Her main research concerns Remote sensing, Point cloud, Photogrammetry, Artificial intelligence and Laser scanning. Her Remote sensing study frequently draws parallels with other fields, such as Taiga. Her Point cloud research is multidisciplinary, incorporating perspectives in Tree, Forest inventory, Real-time computing and Stereoscopy.
Her work deals with themes such as Remote sensing, Image sensor and Radiometry, which intersect with Photogrammetry. Artificial intelligence is closely attributed to Computer vision in her work. Eija Honkavaara interconnects Automated data processing and Sample in the investigation of issues within Laser scanning.
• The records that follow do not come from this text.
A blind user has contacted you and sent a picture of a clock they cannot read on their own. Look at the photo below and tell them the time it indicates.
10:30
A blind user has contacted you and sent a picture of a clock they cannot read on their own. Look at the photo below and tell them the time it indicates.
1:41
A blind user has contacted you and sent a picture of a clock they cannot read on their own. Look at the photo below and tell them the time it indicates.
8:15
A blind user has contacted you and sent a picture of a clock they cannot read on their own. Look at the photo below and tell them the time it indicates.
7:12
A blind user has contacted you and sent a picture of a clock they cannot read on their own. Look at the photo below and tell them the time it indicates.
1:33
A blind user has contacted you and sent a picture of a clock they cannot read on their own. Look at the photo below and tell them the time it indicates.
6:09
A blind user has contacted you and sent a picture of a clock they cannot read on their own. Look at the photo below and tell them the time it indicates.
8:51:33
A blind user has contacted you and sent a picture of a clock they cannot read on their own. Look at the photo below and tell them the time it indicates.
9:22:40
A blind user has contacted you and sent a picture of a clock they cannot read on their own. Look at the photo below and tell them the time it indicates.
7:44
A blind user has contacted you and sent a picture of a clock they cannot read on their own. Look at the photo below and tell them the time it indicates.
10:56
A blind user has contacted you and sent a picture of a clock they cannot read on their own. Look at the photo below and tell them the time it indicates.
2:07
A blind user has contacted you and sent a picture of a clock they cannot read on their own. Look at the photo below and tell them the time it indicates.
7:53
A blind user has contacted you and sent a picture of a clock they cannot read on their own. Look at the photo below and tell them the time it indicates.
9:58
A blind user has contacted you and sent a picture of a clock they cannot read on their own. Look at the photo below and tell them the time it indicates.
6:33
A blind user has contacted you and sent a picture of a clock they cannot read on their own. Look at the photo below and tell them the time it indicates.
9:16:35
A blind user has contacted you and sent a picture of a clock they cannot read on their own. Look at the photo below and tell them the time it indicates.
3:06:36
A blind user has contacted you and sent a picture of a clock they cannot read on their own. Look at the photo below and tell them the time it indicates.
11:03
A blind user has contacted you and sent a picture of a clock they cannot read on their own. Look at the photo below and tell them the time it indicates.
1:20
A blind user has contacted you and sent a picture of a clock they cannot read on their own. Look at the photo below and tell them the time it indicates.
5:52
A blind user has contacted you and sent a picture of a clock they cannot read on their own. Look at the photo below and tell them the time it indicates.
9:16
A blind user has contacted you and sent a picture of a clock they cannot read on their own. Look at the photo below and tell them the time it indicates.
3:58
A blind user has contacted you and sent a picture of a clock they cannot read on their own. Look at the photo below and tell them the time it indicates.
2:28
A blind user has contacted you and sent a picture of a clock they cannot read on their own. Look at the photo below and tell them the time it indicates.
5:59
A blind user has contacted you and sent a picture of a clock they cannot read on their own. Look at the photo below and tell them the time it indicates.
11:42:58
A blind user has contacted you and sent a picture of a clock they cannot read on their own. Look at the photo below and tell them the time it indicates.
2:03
Remote sensing, Hyperspectral imaging, Photogrammetry, Artificial intelligence and Point cloud are her primary areas of study. Her work carried out in the field of Remote sensing brings together such families of science as Tree, Forest inventory and Precision agriculture. Her research integrates issues of RGB color model, Pixel, Spectral bands and Interferometry in her study of Hyperspectral imaging.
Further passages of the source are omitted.